By Paige Leidig, CipherCloud
The financial services industry is increasingly adopting cloud computing. There’s no denying the compelling advantages to moving to the cloud – reduced cost, greater flexibility and scalability, increased mobility, and faster deployment to name a few.
The requirement to protect customer information is still a barrier for many firms though. The fact that customer records and information must be secure and confidential is causing a major headache across the industry. Did you know, for example, that you need to protect your customers’ records against any anticipated threats or hazards as well as unauthorised access that could cause substantial harm or inconvenience to the affected customer?
Worryingly, too many are adopting the cloud but are ignorant or feel they needn’t worry about the risks that cloud computing brings. Recent research from Ernst & Young entitled 2012 Global Information Security Survey revealed that 59 per cent of respondents said they used or planned to use cloud services. Yet over 33 per cent had not taken any measures to mitigate security risks.
Your IP is like gold dust
Companies that have implemented cloud computing are now seeing people gain unauthorised access to their intellectual property (IP). And the pursuit of access to such valuable assets will only continue. We are likely to see additional stealthy, sustained attacks, known as advanced persistent threats (APTs) against companies in the future. Given the large quantity of customer data, the financial services industry is a viable and an attractive target. Your IP is like gold dust to a hacker.
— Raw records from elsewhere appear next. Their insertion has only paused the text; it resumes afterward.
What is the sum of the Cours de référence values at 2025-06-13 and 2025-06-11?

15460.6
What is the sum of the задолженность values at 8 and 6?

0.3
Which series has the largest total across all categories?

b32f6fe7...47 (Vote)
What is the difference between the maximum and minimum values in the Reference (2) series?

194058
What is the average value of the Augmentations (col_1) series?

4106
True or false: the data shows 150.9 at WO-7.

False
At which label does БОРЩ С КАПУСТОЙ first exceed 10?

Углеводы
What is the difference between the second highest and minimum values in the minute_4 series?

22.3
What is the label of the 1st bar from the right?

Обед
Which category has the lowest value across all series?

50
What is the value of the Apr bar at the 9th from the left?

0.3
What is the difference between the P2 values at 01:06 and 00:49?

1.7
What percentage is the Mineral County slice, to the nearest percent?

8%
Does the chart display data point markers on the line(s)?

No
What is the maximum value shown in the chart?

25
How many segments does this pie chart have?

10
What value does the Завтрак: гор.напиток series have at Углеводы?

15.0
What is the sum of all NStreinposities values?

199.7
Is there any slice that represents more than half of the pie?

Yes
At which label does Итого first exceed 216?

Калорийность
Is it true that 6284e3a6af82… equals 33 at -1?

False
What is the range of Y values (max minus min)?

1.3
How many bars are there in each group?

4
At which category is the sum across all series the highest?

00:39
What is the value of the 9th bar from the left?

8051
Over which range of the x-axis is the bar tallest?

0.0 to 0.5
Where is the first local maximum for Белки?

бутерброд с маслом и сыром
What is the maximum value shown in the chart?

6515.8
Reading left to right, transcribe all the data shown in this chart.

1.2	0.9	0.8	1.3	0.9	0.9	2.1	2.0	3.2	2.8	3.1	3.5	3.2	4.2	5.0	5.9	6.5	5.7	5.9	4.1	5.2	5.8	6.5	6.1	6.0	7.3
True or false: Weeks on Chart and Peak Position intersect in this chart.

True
Worryingly, a successful APT launched against a cloud computing service could seriously damage your IP – and your reputation. In August last year, hackers gained access into the Dropbox online storage service using a list of customer email addresses from an employee’s account. Soon after, a journalist from technology publication, Wired, saw his Apple iCloud account compromised by a hacker who gained access by socially engineering the company’s tech support service.
The employees who allowed these high profile breaches to happen were well-meaning but unwitting. Yet, there is always the danger of an intentional inside job. If a member of staff working at a cloud service provider decides to siphon off a client’s data to the highest bidder, it could result in a costly and embarrassing data compromise involving that client’s own customers.
Ignorance is not bliss
As a cloud adopter, you need to understand your responsibilities and remember that reliance on the Cloud service provider is not enough. Many organisations unknowingly rely on service level agreements from their cloud service provider and assume they are responsible for their data’s security. It is not acceptable for financial services firms to claim ignorance and blame a breach on a third party provider.
In fact, the Information Commissioner’s Office (ICO) will come down hard on any careless cloud adopter after it recently clarified that a company collecting data from its customers is responsible for that data – regardless of which third party is enlisted to help store it.
As a financial firm, you hold large amounts of confidential customer information so, if yours is stored in the cloud, the ICO could end up putting your business into the spotlight and burdening you with fines of up to £500,000.
Now that customer records and information can reside anywhere in a digital cloud, it is no longer enough to think of security in terms of physical infrastructure alone. Cloud security must be addressed as well.
Compliance through encryption
Financial services companies should employ encryption to reduce the risk of disclosure or alteration of sensitive information in storage and transit. This is one of the best methods to keep your information safe from hackers. With this approach, a secret pair of digital codes called ‘keys’ is used to encrypt the software. Without these, the software cannot be decrypted.
Encryption therefore protects your vital data against prying eyes, regardless of where it is stored. Entities who attempt to circumvent the company’s protocols for data access will retrieve only scrambled information.
Encryption needs to work seamlessly for business users and their customers, so they are able to retrieve their information seamlessly. However, this in itself presents a problem. Who should actually own the keys?
Keep the keys, rotate the keys, destroy the keys
Often, third-party cloud service suppliers that encrypt a client’s information retain the keys. However, this brings us back to our original predicament. If a hacker or a disgruntled employee steals the keys, they have access to unencrypted client information.
To help extract organizations from this predicament, Gartner recommends that the client retains, manages the encryption keys locally and ensures the keys are properly rotated and destroyed to keep them secure over time.
There are other considerations for the financial services industry when embracing a cloud computing strategy. First, make information a first-class citizen in the cloud. Above all, ensure that it is protected. Consider regulatory requirements when building strategies to protect your information and ensure that you cover your bases with regards to data export and residency restrictions.
Managing such requirements can be discouraging for many companies whose expertise is not in cloud computing or information security. Working with a trusted third party can help to cover your security needs while maximising the innovation and competitiveness that the cloud brings.
These recommendations will help you eliminate any data confidentiality and integrity concerns as you fully embrace the cloud and migrate your data and applications. The less time you have to spend worrying about security, the more you can spend on your core business strategies.